§ ENTRIES SUPPLIED:
────

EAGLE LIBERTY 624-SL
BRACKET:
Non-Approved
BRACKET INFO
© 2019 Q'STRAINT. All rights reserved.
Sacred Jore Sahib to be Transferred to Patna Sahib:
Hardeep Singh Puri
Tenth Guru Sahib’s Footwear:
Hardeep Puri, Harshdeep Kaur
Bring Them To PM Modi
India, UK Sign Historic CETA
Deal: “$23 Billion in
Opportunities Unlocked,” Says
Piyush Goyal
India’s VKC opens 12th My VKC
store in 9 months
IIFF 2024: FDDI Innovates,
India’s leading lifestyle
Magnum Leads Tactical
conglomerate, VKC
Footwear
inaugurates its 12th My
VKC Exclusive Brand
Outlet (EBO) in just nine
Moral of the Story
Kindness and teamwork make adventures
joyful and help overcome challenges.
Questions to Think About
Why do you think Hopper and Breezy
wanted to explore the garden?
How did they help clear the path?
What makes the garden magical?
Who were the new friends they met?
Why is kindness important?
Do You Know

────

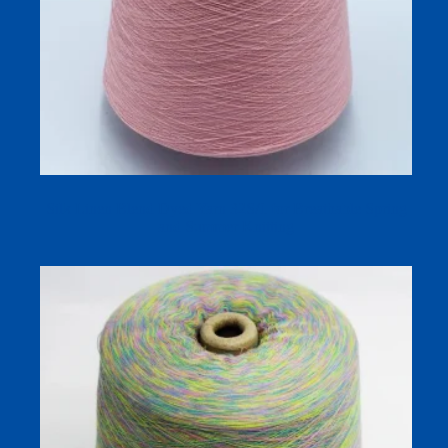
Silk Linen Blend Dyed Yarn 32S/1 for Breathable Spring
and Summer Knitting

────

§ TASK DETAILS:
In the material above, transcribe exactly the lines beginning at the one with "EAGLE LIBERTY 624-SL" and ending at the one with "Do You Know", both included.

§ RESULT:
EAGLE LIBERTY 624-SL
BRACKET:
Non-Approved
BRACKET INFO
© 2019 Q'STRAINT. All rights reserved.
Sacred Jore Sahib to be Transferred to Patna Sahib:
Hardeep Singh Puri
Tenth Guru Sahib’s Footwear:
Hardeep Puri, Harshdeep Kaur
Bring Them To PM Modi
India, UK Sign Historic CETA
Deal: “$23 Billion in
Opportunities Unlocked,” Says
Piyush Goyal
India’s VKC opens 12th My VKC
store in 9 months
IIFF 2024: FDDI Innovates,
India’s leading lifestyle
Magnum Leads Tactical
conglomerate, VKC
Footwear
inaugurates its 12th My
VKC Exclusive Brand
Outlet (EBO) in just nine
Moral of the Story
Kindness and teamwork make adventures
joyful and help overcome challenges.
Questions to Think About
Why do you think Hopper and Breezy
wanted to explore the garden?
How did they help clear the path?
What makes the garden magical?
Who were the new friends they met?
Why is kindness important?
Do You Know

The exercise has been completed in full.